Soundiata Keïta : le Lion du Manding, fondateur de l’Empire du Mali


Dernière mise à jour : 3 septembre 2026 — Temps de lecture : environ 11 minutes

Avant Mansa Moussa et sa fortune légendaire, il y a eu un enfant qui ne marchait pas, chassé de son propre royaume, et qui allait pourtant fonder l’un des plus grands empires que l’Afrique de l’Ouest ait connus. Soundiata Keïta — le « Lion du Manding » — est à l’empire du Mali ce que Romulus est à Rome ou Clovis à la France : un fondateur dont l’histoire, transmise depuis huit siècles par les griots, mélange mémoire historique et matière épique. C’est justement ce qui rend son récit fascinant, et c’est pour cela que cet article prend soin de distinguer ce que l’histoire peut établir de ce que la tradition orale a façonné en légende.

Sommaire

  1. Qui était Soundiata Keïta ? Ce que disent les sources
  2. Origines et prophétie d’un futur roi
  3. Une enfance marquée par l’épreuve
  4. L’exil : la formation d’un stratège
  5. La bataille de Kirina (1235) et la naissance de l’Empire du Mali
  6. Mansa Soundiata : bâtir un empire
  7. La Charte du Manden : entre mémoire fondatrice et débat historiographique
  8. Une mort enveloppée de mystère (1255)
  9. L’héritage : l’épopée mandingue et les griots
  10. Pour aller plus loin : nos recommandations de lecture
  11. Questions fréquentes sur Soundiata Keïta
  12. Sources et références

1. Qui était Soundiata Keïta ? Ce que disent les sources

Avant d’entrer dans le récit, un point de méthode s’impose — et c’est ce qui distingue un article sérieux d’un simple résumé de légende. L’essentiel de ce que l’on sait de Soundiata Keïta provient de l’épopée mandingue, un long récit oral transmis de génération en génération par les griots (les jeliw), gardiens de la mémoire mandingue. La version écrite la plus connue a été fixée en 1960 par l’historien guinéen Djibril Tamsir Niane, à partir du récit du griot Mamadou Kouyaté, sous le titre Soundjata, ou l’épopée mandingue.
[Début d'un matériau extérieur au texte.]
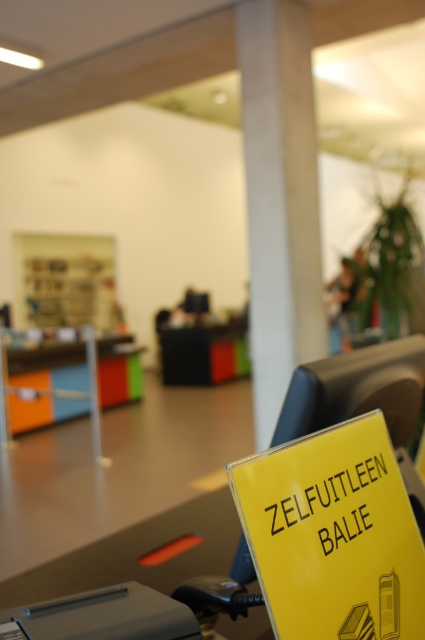
Question: Which point is closer to the camera?

Choices:
 (A) (232, 330)
 (B) (85, 257)
 (C) (175, 616)
 (D) (260, 292)

Answer: (C)

Question: Is yellow paper sign at lower right below concrete pillar at center?

Choices:
 (A) yes
 (B) no

Answer: (A)

Question: Which point is farther to the camera?

Choices:
 (A) yellow paper sign at lower right
 (B) wooden bookshelf at center
 (C) black plastic desk at center

Answer: (C)

Question: Among these objects, which one is farthest from the camera?

Choices:
 (A) gray plastic printer at lower left
 (B) yellow paper sign at lower right
 (C) orange plastic desk at center
 (D) wooden bookshelf at center

Answer: (D)

Question: Does orange plastic desk at center appear over black plastic desk at center?

Choices:
 (A) no
 (B) yes

Answer: (A)

Question: Considering the relative positions of orange plastic desk at center and black plastic desk at center in the image provided, where is orange plastic desk at center located with respect to black plastic desk at center?

Choices:
 (A) right
 (B) left

Answer: (B)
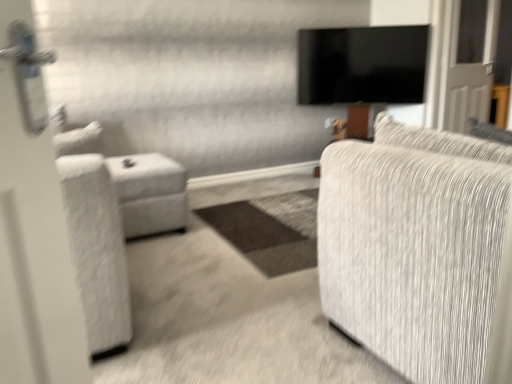
Question: From the image's perspective, is black glossy tv at upper center over white fabric ottoman at left?

Choices:
 (A) yes
 (B) no

Answer: (A)

Question: Is black glossy tv at upper center not close to white fabric ottoman at left?

Choices:
 (A) yes
 (B) no

Answer: (A)

Question: Can you see black glossy tv at upper center touching white fabric ottoman at left?

Choices:
 (A) no
 (B) yes

Answer: (A)

Question: Is black glossy tv at upper center bigger than white fabric ottoman at left?

Choices:
 (A) yes
 (B) no

Answer: (B)

Question: Is black glossy tv at upper center wider than white fabric ottoman at left?

Choices:
 (A) yes
 (B) no

Answer: (B)

Question: From the image's perspective, is white fabric ottoman at left positioned above or below black glossy tv at upper center?

Choices:
 (A) above
 (B) below

Answer: (B)

Question: Looking at the image, does white fabric ottoman at left seem bigger or smaller compared to black glossy tv at upper center?

Choices:
 (A) small
 (B) big

Answer: (B)

Question: Visually, is white fabric ottoman at left positioned to the left or to the right of black glossy tv at upper center?

Choices:
 (A) right
 (B) left

Answer: (B)

Question: Is white fabric ottoman at left taller or shorter than black glossy tv at upper center?

Choices:
 (A) tall
 (B) short

Answer: (B)

Question: In the image, is black glossy tv at upper center on the left side or the right side of white fabric ottoman at left?

Choices:
 (A) right
 (B) left

Answer: (A)

Question: Is black glossy tv at upper center bigger or smaller than white fabric ottoman at left?

Choices:
 (A) small
 (B) big

Answer: (A)

Question: Is black glossy tv at upper center situated inside white fabric ottoman at left or outside?

Choices:
 (A) inside
 (B) outside

Answer: (B)

Question: From a real-world perspective, is black glossy tv at upper center positioned above or below white fabric ottoman at left?

Choices:
 (A) below
 (B) above

Answer: (B)

Question: Based on their sizes in the image, would you say textured gray fabric couch at right is bigger or smaller than white fabric ottoman at left?

Choices:
 (A) big
 (B) small

Answer: (A)

Question: Relative to white fabric ottoman at left, is textured gray fabric couch at right in front or behind?

Choices:
 (A) behind
 (B) front

Answer: (B)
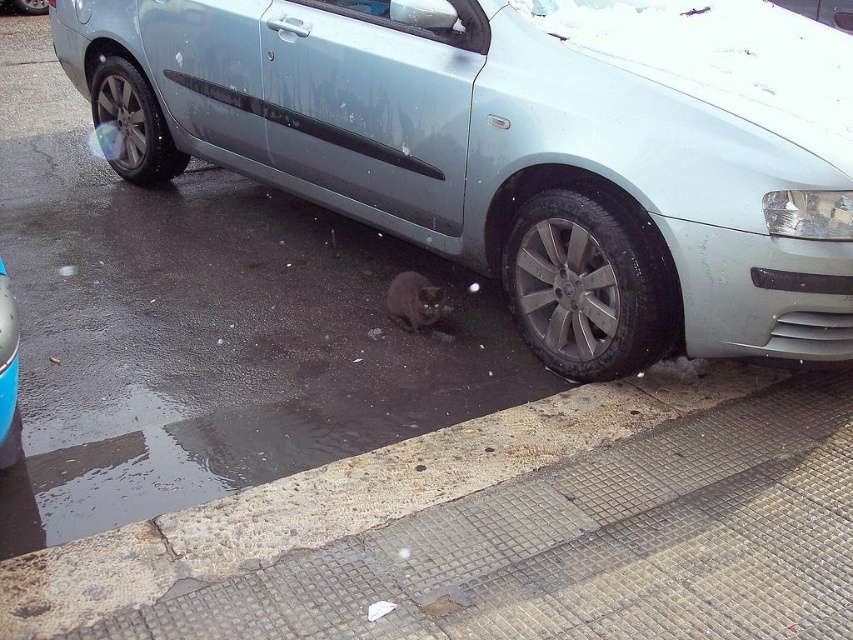
Question: Considering the real-world distances, which object is closest to the black rubber tire at lower right?

Choices:
 (A) gray fur cat at lower center
 (B) black rubber tire at lower left
 (C) metallic silver car at lower left
 (D) concrete textured curb at lower left

Answer: (D)

Question: Which object appears closest to the camera in this image?

Choices:
 (A) black rubber tire at lower left
 (B) gray fur cat at lower center
 (C) concrete textured curb at lower left

Answer: (C)

Question: Which of the following is the closest to the observer?

Choices:
 (A) (225, 128)
 (B) (119, 68)
 (C) (440, 298)
 (D) (4, 342)

Answer: (D)

Question: Is the position of slate metallic car at center less distant than that of gray fur cat at lower center?

Choices:
 (A) yes
 (B) no

Answer: (A)

Question: Can you confirm if slate metallic car at center is smaller than metallic silver car at lower left?

Choices:
 (A) no
 (B) yes

Answer: (A)

Question: Is black rubber tire at lower right in front of gray fur cat at lower center?

Choices:
 (A) yes
 (B) no

Answer: (A)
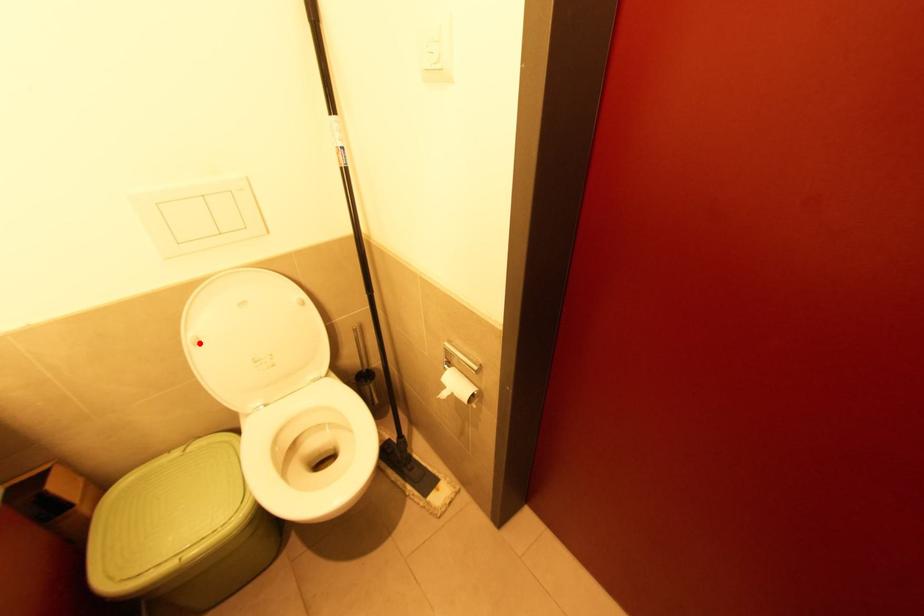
Or une épopée n’est pas une chronique. Elle mêle exploits historiques, symbolisme et magie, avec une fonction précise : légitimer un ordre politique. Ce qui permet de sortir cette histoire du seul registre légendaire, c’est le recoupement avec des sources écrites indépendantes : les auteurs arabo-berbères Ibn Battûta et Ibn Khaldoun, qui voyagent en Afrique de l’Ouest et rédigent leurs récits environ un siècle après la mort de Soundiata, mentionnent bien son règne et la dynastie qu’il a fondée. C’est ce croisement entre tradition orale et sources écrites extérieures qui permet aux historiens d’affirmer que Soundiata Keïta a réellement existé, tout en gardant une prudence méthodologique sur le détail des événements.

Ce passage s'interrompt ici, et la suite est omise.